Сергий взглянул больному в очи, поймал и мысленно заставил застыть дикий бегающий взгляд. Потом, знал уже, у самого начнет кружить голову и потребно станет прилечь в укромности ото всех, творя мысленную молитву, но то — потом! В налитых гневом очесах что-то как бы мелькнуло, вспыхнуло и погасло вновь. Сергий все не отводил взгляда. Но вот явился тот, жданный промельк иного, жалкого, затравленноодинокого во взоре безумца, словно взыскующий о пощаде, и лишь тогда Сергий, не упуская мгновения — упустить, потребны станут вновь недели, а то и месяцы леченья, — поднес болящему крест, махнувши холопам, дабы отпустили своего господина. И непонятно было, то ли те отпустили его, то ли он сам раскидал слуг — так и посыпались, кто и на ногах не устоял даже, — хрипло рявкнул: "Жжет! Жжет! Огонь!" Сергий бестрепетно продолжал держать крест, сам ощущая перетекающую сквозь него и нань энергию.
Косматый боярин прянул вбок и вдруг, затрясись крупною дрожью, весь, плашью, грудью, лицом, ринул в лужу весенней пронзительной капели, тронутую по краям легким, с ночи, ледком. Ринул и стал кататься в воде, постепенно затихая, и вот уже затрясся опять, но теперь по-иному, верно от холода, хотел встать, снова рухнул ничью, расплескавши воду и грязь. Сергий ждал, молчаливым мановением руки запретив слугам приближаться. Больной поднялся на четвереньки, свесив голову, вздрагивая, наконец сел, все еще не выбираясь из лужи.
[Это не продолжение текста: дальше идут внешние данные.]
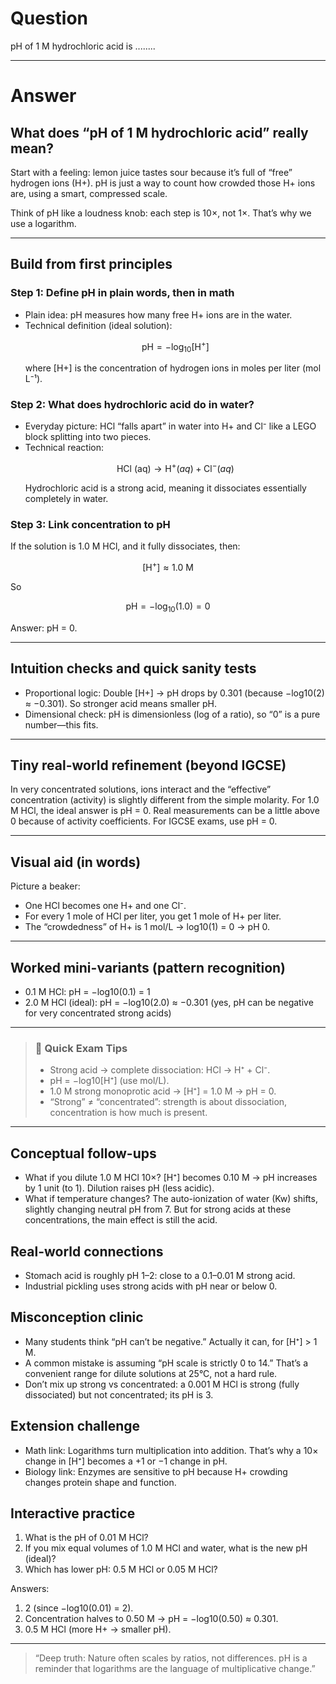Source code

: # Question
pH of 1 M hydrochloric acid is ........

---
# Answer


## What does “pH of 1 M hydrochloric acid” really mean?

Start with a feeling: lemon juice tastes sour because it’s full of “free” hydrogen ions (H+). pH is just a way to count how crowded those H+ ions are, using a smart, compressed scale.

Think of pH like a loudness knob: each step is 10×, not 1×. That’s why we use a logarithm.

---

## Build from first principles

### Step 1: Define pH in plain words, then in math
- Plain idea: pH measures how many free H+ ions are in the water.
- Technical definition (ideal solution):
  ```math
  \text{pH} = -\log_{10} [\text{H}^+]
  ```
  where [H+] is the concentration of hydrogen ions in moles per liter (mol L⁻¹).

### Step 2: What does hydrochloric acid do in water?
- Everyday picture: HCl “falls apart” in water into H+ and Cl⁻ like a LEGO block splitting into two pieces.
- Technical reaction:
  ```math
  \text{HCl (aq)} \rightarrow \text{H}^+ (aq) + \text{Cl}^- (aq)
  ```
  Hydrochloric acid is a strong acid, meaning it dissociates essentially completely in water.

### Step 3: Link concentration to pH
If the solution is 1.0 M HCl, and it fully dissociates, then:
```math
[\text{H}^+] \approx 1.0 \text{ M}
```
So
```math
\text{pH} = -\log_{10}(1.0) = 0
```

Answer: pH = 0.

---

## Intuition checks and quick sanity tests

- Proportional logic: Double [H+] → pH drops by 0.301 (because −log10(2) ≈ −0.301). So stronger acid means smaller pH.
- Dimensional check: pH is dimensionless (log of a ratio), so “0” is a pure number—this fits.

---

## Tiny real-world refinement (beyond IGCSE)
In very concentrated solutions, ions interact and the “effective” concentration (activity) is slightly different from the simple molarity. For 1.0 M HCl, the ideal answer is pH = 0. Real measurements can be a little above 0 because of activity coefficients. For IGCSE exams, use pH = 0.

---

## Visual aid (in words)
Picture a beaker:
- One HCl becomes one H+ and one Cl⁻.
- For every 1 mole of HCl per liter, you get 1 mole of H+ per liter.
- The “crowdedness” of H+ is 1 mol/L → log10(1) = 0 → pH 0.

---

## Worked mini-variants (pattern recognition)
- 0.1 M HCl: pH = −log10(0.1) = 1
- 2.0 M HCl (ideal): pH = −log10(2.0) ≈ −0.301 (yes, pH can be negative for very concentrated strong acids)

---

> ### 🧠 Quick Exam Tips
> - Strong acid → complete dissociation: HCl → H⁺ + Cl⁻.
> - pH = −log10[H⁺] (use mol/L).
> - 1.0 M strong monoprotic acid → [H⁺] = 1.0 M → pH = 0.
> - “Strong” ≠ “concentrated”: strength is about dissociation, concentration is how much is present.

---

## Conceptual follow-ups
- What if you dilute 1.0 M HCl 10×? [H⁺] becomes 0.10 M → pH increases by 1 unit (to 1). Dilution raises pH (less acidic).
- What if temperature changes? The auto-ionization of water (Kw) shifts, slightly changing neutral pH from 7. But for strong acids at these concentrations, the main effect is still the acid.

## Real-world connections
- Stomach acid is roughly pH 1–2: close to a 0.1–0.01 M strong acid.
- Industrial pickling uses strong acids with pH near or below 0.

## Misconception clinic
- Many students think “pH can’t be negative.” Actually it can, for [H⁺] > 1 M.
- A common mistake is assuming “pH scale is strictly 0 to 14.” That’s a convenient range for dilute solutions at 25°C, not a hard rule.
- Don’t mix up strong vs concentrated: a 0.001 M HCl is strong (fully dissociated) but not concentrated; its pH is 3.

## Extension challenge
- Math link: Logarithms turn multiplication into addition. That’s why a 10× change in [H⁺] becomes a +1 or −1 change in pH.
- Biology link: Enzymes are sensitive to pH because H+ crowding changes protein shape and function.

## Interactive practice
1) What is the pH of 0.01 M HCl?  
2) If you mix equal volumes of 1.0 M HCl and water, what is the new pH (ideal)?  
3) Which has lower pH: 0.5 M HCl or 0.05 M HCl?

Answers:
1) 2 (since −log10(0.01) = 2).  
2) Concentration halves to 0.50 M → pH = −log10(0.50) ≈ 0.301.  
3) 0.5 M HCl (more H+ → smaller pH).

---

> “Deep truth: Nature often scales by ratios, not differences. pH is a reminder that logarithms are the language of multiplicative change.”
Он икал от холода, и Сергий кивком разрешил холопам поднять своего господина. Болящий едва стоял, бессильно обвисая на руках прислуги, которую, мгновенья назад, раскидывал по двору с исполинскою силою.
— Пусть отдохнет! — вымолвил наконец Сергий. Он поглядел задумчиво вослед уводимому в гостевую келью вельможе (который после станет рассказывать, как узрел огненное пламя, исходящее от Сергиева креста, и от того только, боясь сгореть, и ринулся в воду), не глядя, отдал крест подскочившему брату и с внезапным ощущением трудноты в плохо сгибающихся ногах побрел к себе. Двое из братии, когда он восходил на крыльцо, поддержали его под руки. Кивком поблагодарив их, он показал рукою — дальше не надо! И сам, ступив в келью, прикрыл дверь.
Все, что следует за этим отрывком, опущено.